DIRECTIONS FOR THIS TASK | Going through the entries below, copy out each line that contains "older".

:::

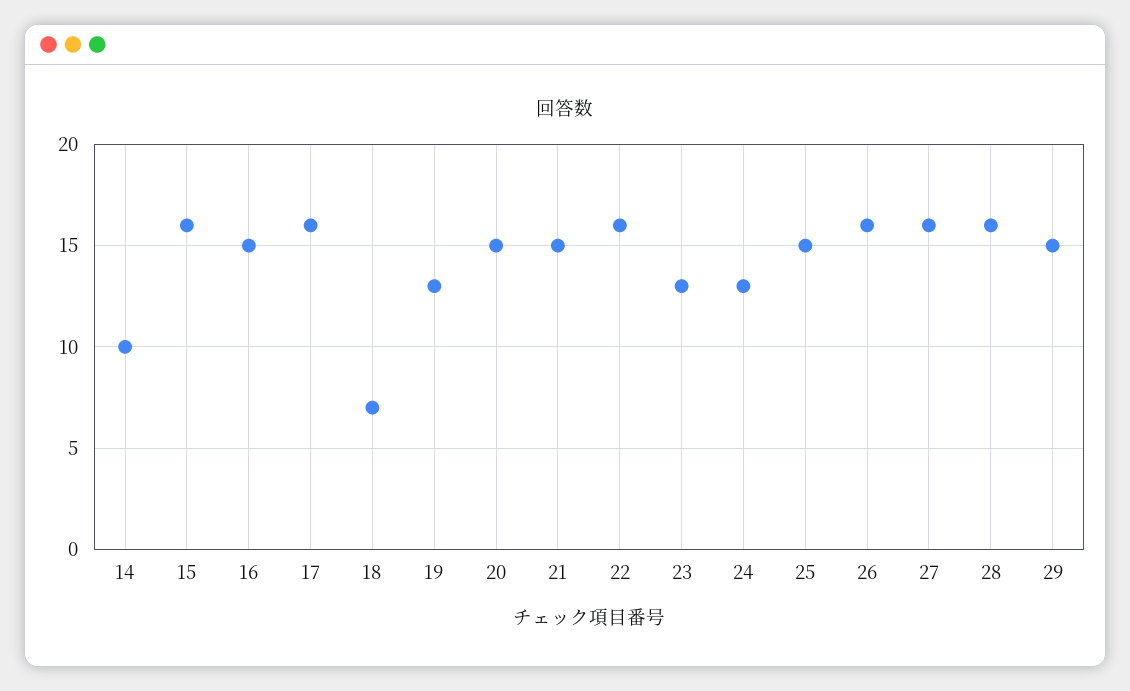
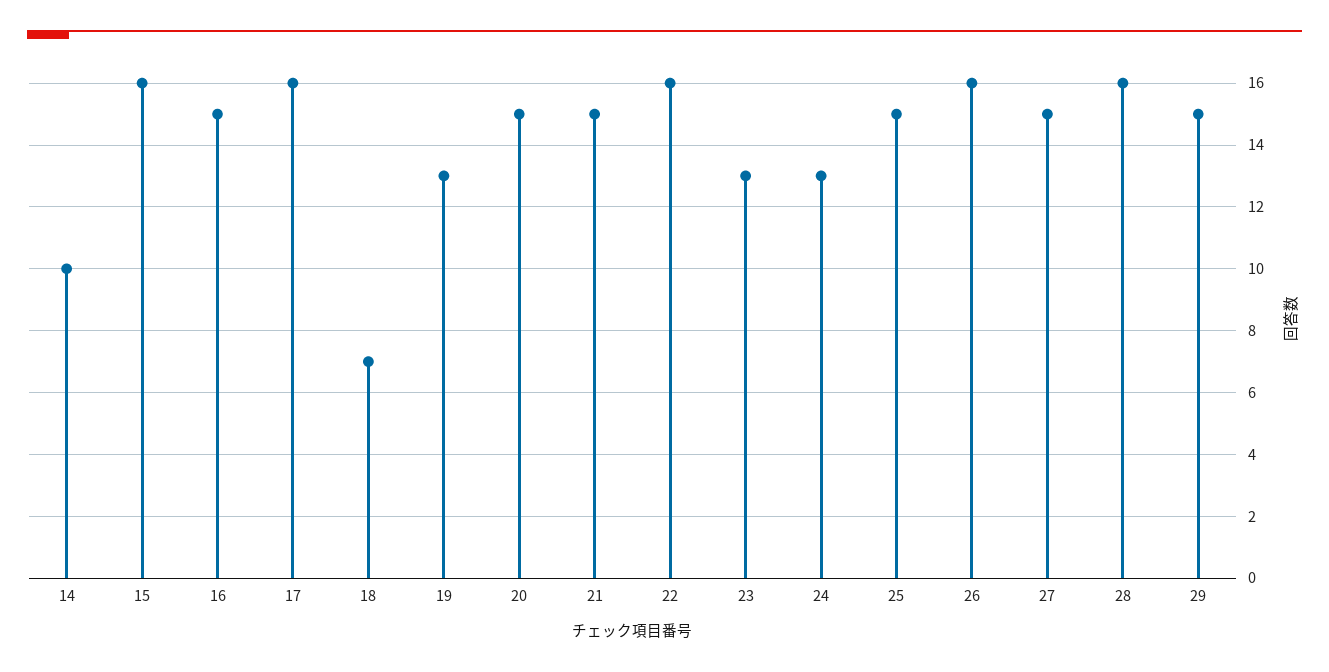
27: 16 -> 15

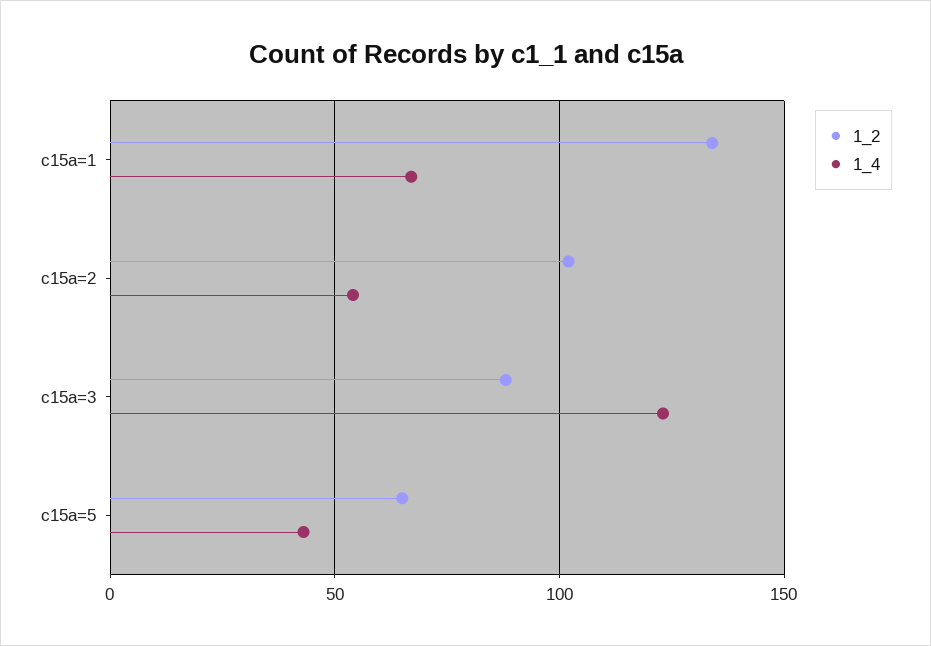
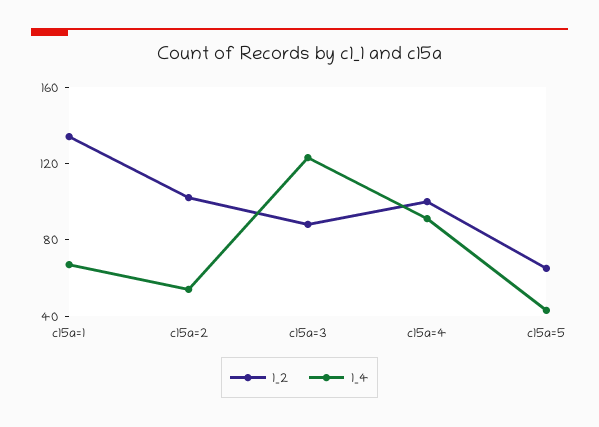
1_2, c15a=4: none -> 100
1_4, c15a=4: none -> 90

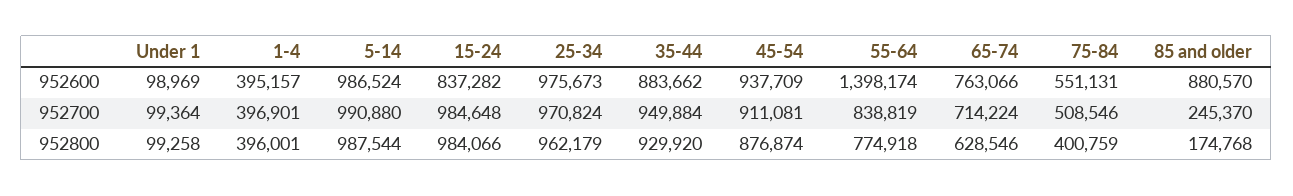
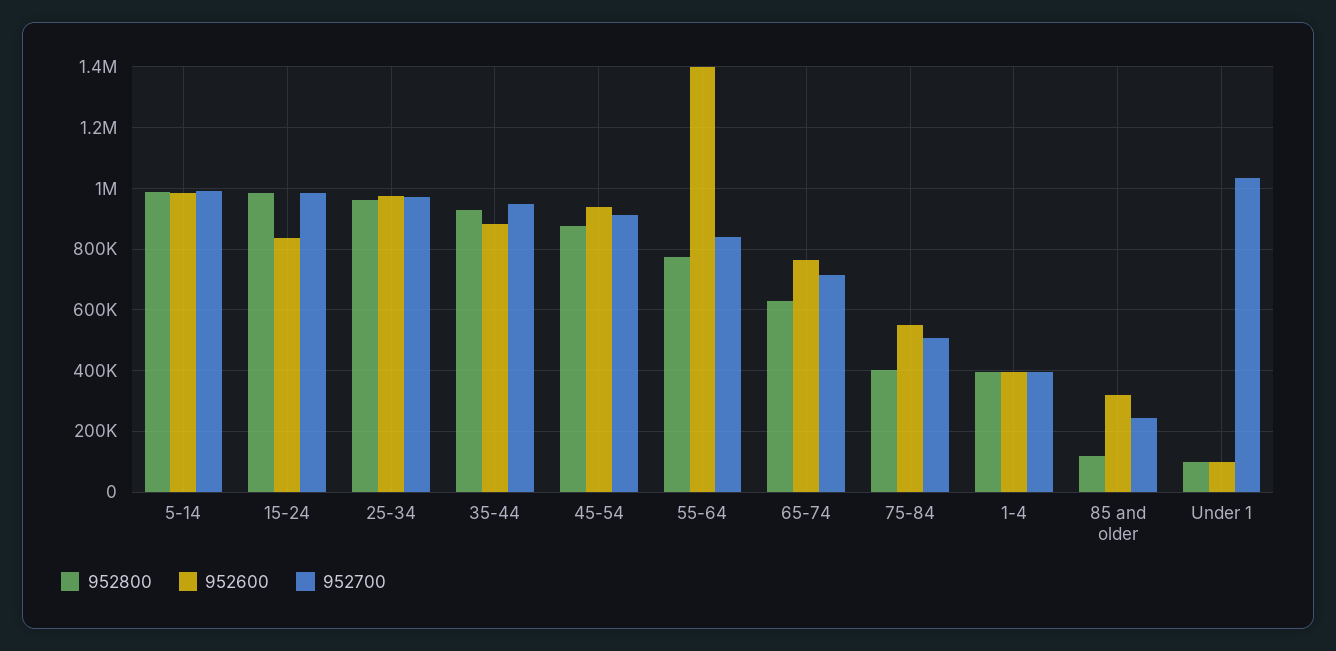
952600, 85 and older: 880570 -> 320000
952700, Under 1: 99364 -> 1040000
952800, 85 and older: 174768 -> 120000

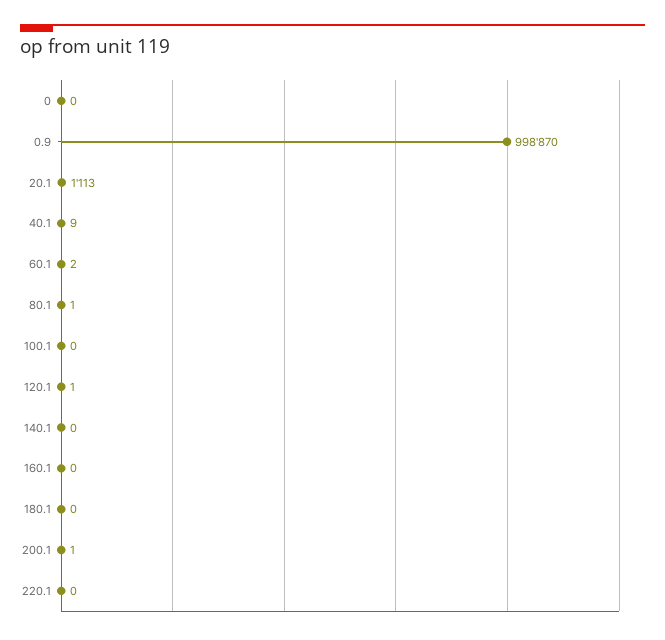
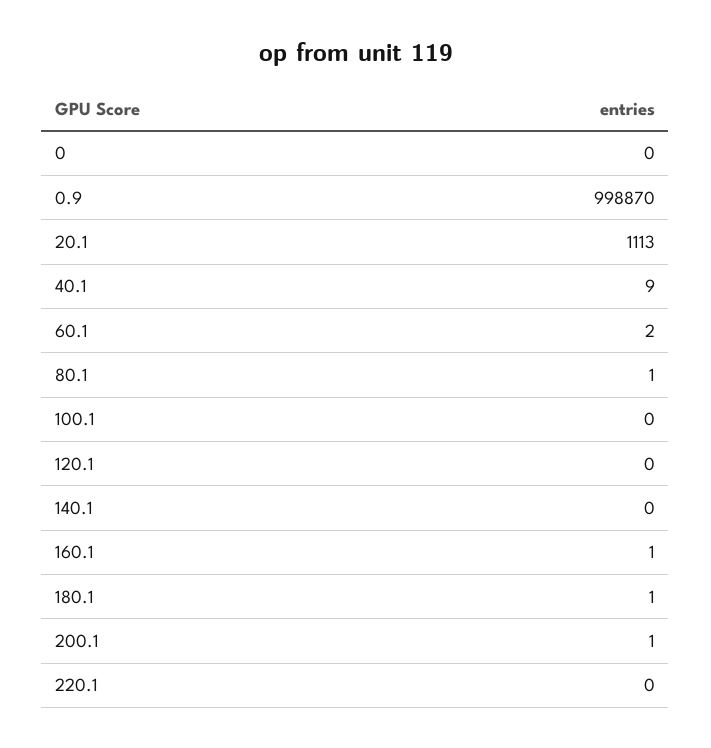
120.1: 1 -> 0
160.1: 0 -> 1
180.1: 0 -> 1

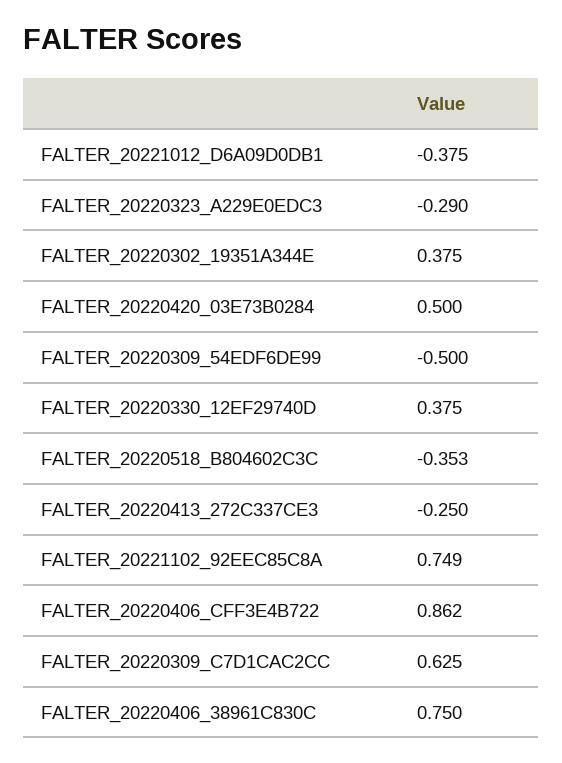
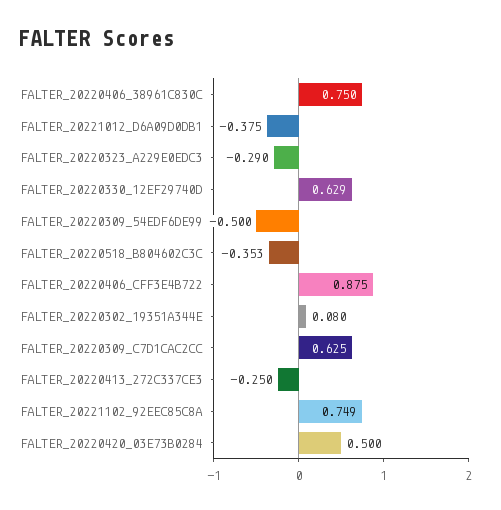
FALTER_20220302_19351A344E: 0.375 -> 0.08
FALTER_20220330_12EF29740D: 0.375 -> 0.629
FALTER_20220406_CFF3E4B722: 0.862 -> 0.875

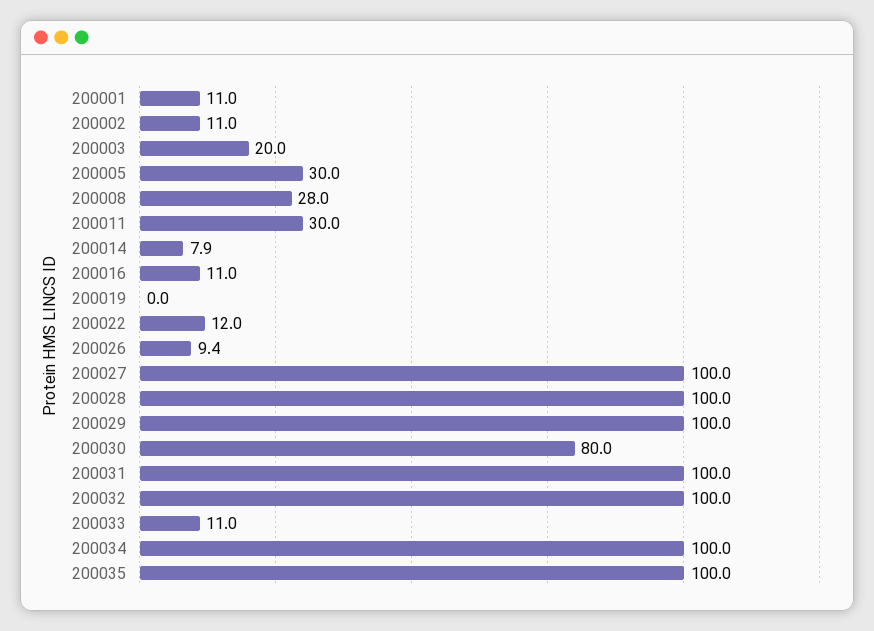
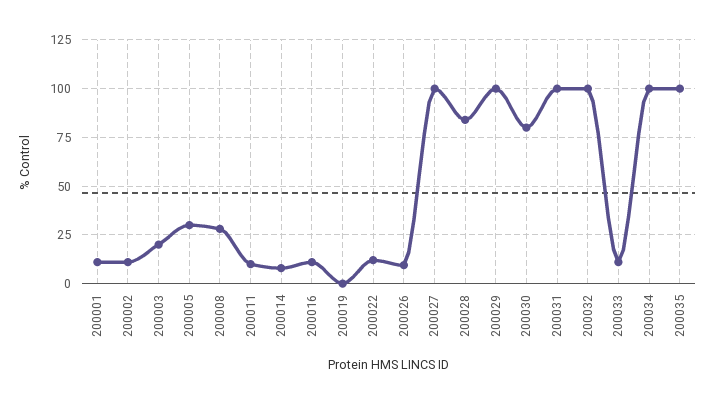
200011: 30 -> 10
200028: 100 -> 85

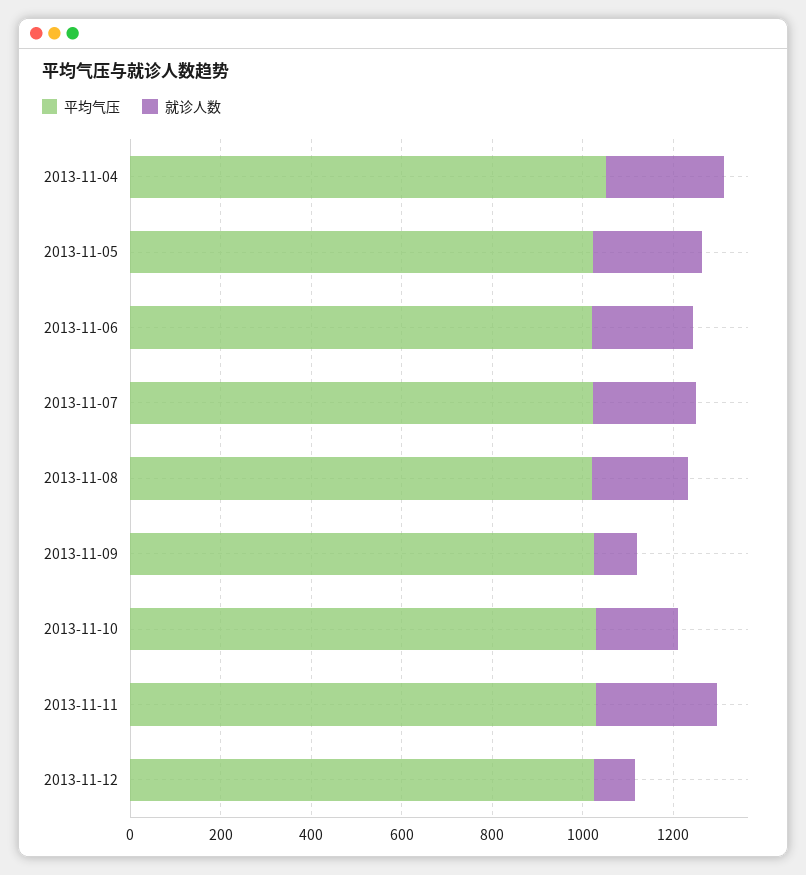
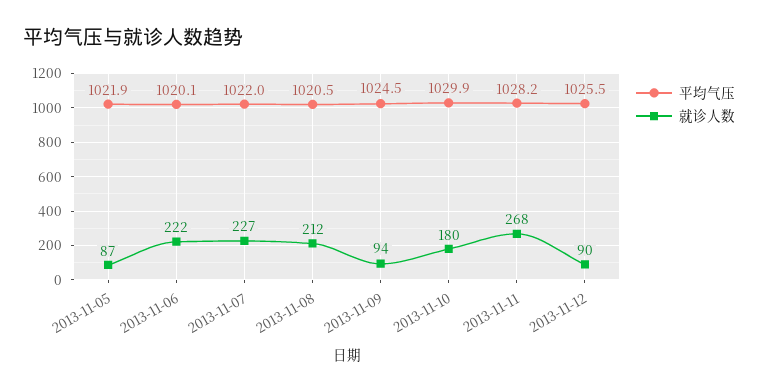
平均气压, 2013-11-04: 1050 -> none
就诊人数, 2013-11-04: 250 -> none
就诊人数, 2013-11-05: 250 -> 87

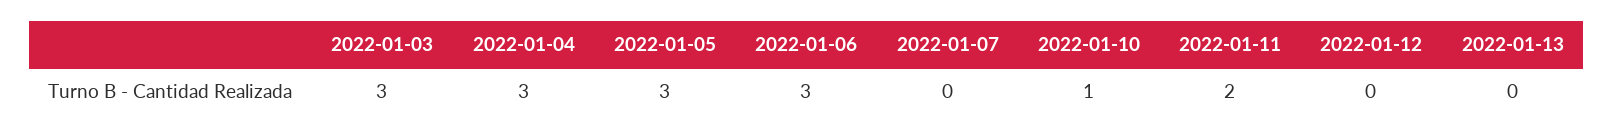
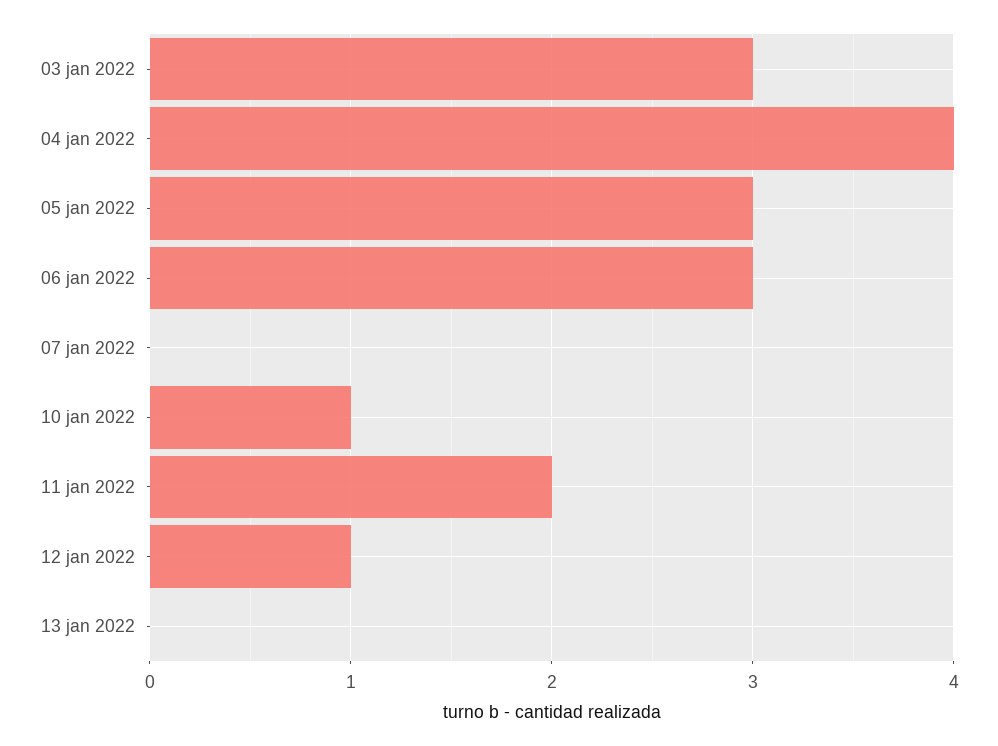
2022-01-04: 3 -> 4
2022-01-12: 0 -> 1

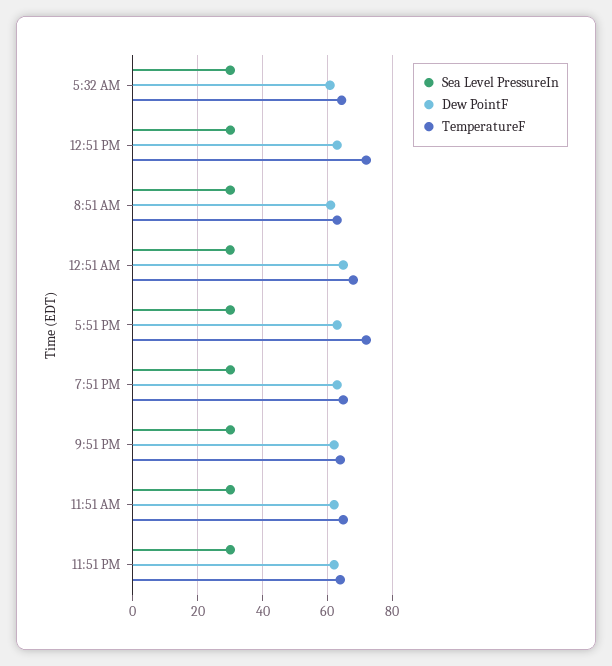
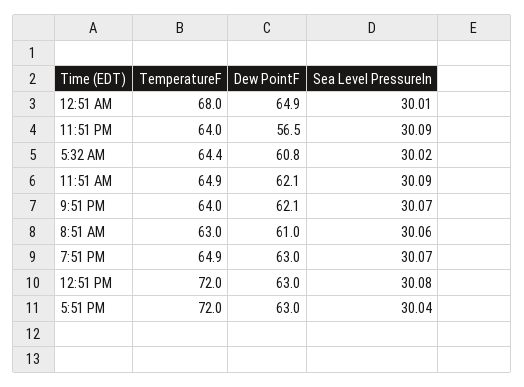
Dew PointF, 11:51 PM: 62 -> 56.5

:::

EXERCISE OUTPUT |
952600, 85 and older: 880570 -> 320000
952800, 85 and older: 174768 -> 120000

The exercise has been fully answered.